### Problem to solve
Please repeat the whole listing verbatim.

### Material for this task

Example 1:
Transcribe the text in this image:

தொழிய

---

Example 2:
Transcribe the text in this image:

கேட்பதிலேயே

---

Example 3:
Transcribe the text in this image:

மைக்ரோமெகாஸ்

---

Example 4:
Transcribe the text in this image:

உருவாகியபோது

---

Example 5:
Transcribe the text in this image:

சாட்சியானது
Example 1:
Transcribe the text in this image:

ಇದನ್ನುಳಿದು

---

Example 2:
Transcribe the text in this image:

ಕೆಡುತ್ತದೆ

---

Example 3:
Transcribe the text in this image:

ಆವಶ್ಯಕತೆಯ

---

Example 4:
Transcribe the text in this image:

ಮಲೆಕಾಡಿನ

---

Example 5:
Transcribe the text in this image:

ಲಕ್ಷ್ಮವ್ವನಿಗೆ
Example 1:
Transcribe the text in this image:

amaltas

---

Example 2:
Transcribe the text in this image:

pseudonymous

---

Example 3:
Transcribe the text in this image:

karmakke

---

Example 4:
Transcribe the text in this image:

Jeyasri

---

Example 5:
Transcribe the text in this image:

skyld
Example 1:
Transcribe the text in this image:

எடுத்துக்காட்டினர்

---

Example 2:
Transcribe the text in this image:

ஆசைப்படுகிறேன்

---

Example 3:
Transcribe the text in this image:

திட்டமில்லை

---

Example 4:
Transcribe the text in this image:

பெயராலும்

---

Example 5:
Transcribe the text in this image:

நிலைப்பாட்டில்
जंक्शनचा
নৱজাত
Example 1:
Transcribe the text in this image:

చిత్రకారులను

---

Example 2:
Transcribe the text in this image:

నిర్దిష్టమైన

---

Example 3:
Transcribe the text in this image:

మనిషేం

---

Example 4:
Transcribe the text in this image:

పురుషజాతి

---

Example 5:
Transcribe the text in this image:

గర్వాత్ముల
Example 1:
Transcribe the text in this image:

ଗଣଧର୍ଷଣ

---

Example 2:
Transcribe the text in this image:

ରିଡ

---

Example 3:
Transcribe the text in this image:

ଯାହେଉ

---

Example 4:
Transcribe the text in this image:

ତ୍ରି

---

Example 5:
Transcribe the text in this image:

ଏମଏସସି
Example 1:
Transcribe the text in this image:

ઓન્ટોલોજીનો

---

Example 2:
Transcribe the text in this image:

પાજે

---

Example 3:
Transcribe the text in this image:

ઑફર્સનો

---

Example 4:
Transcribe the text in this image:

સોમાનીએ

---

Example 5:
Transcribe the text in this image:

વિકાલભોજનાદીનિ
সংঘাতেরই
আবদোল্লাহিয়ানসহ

### Task response
Example 1:
Transcribe the text in this image:

தொழிய

---

Example 2:
Transcribe the text in this image:

கேட்பதிலேயே

---

Example 3:
Transcribe the text in this image:

மைக்ரோமெகாஸ்

---

Example 4:
Transcribe the text in this image:

உருவாகியபோது

---

Example 5:
Transcribe the text in this image:

சாட்சியானது
Example 1:
Transcribe the text in this image:

ಇದನ್ನುಳಿದು

---

Example 2:
Transcribe the text in this image:

ಕೆಡುತ್ತದೆ

---

Example 3:
Transcribe the text in this image:

ಆವಶ್ಯಕತೆಯ

---

Example 4:
Transcribe the text in this image:

ಮಲೆಕಾಡಿನ

---

Example 5:
Transcribe the text in this image:

ಲಕ್ಷ್ಮವ್ವನಿಗೆ
Example 1:
Transcribe the text in this image:

amaltas

---

Example 2:
Transcribe the text in this image:

pseudonymous

---

Example 3:
Transcribe the text in this image:

karmakke

---

Example 4:
Transcribe the text in this image:

Jeyasri

---

Example 5:
Transcribe the text in this image:

skyld
Example 1:
Transcribe the text in this image:

எடுத்துக்காட்டினர்

---

Example 2:
Transcribe the text in this image:

ஆசைப்படுகிறேன்

---

Example 3:
Transcribe the text in this image:

திட்டமில்லை

---

Example 4:
Transcribe the text in this image:

பெயராலும்

---

Example 5:
Transcribe the text in this image:

நிலைப்பாட்டில்
जंक्शनचा
নৱজাত
Example 1:
Transcribe the text in this image:

చిత్రకారులను

---

Example 2:
Transcribe the text in this image:

నిర్దిష్టమైన

---

Example 3:
Transcribe the text in this image:

మనిషేం

---

Example 4:
Transcribe the text in this image:

పురుషజాతి

---

Example 5:
Transcribe the text in this image:

గర్వాత్ముల
Example 1:
Transcribe the text in this image:

ଗଣଧର୍ଷଣ

---

Example 2:
Transcribe the text in this image:

ରିଡ

---

Example 3:
Transcribe the text in this image:

ଯାହେଉ

---

Example 4:
Transcribe the text in this image:

ତ୍ରି

---

Example 5:
Transcribe the text in this image:

ଏମଏସସି
Example 1:
Transcribe the text in this image:

ઓન્ટોલોજીનો

---

Example 2:
Transcribe the text in this image:

પાજે

---

Example 3:
Transcribe the text in this image:

ઑફર્સનો

---

Example 4:
Transcribe the text in this image:

સોમાનીએ

---

Example 5:
Transcribe the text in this image:

વિકાલભોજનાદીનિ
সংঘাতেরই
আবদোল্লাহিয়ানসহ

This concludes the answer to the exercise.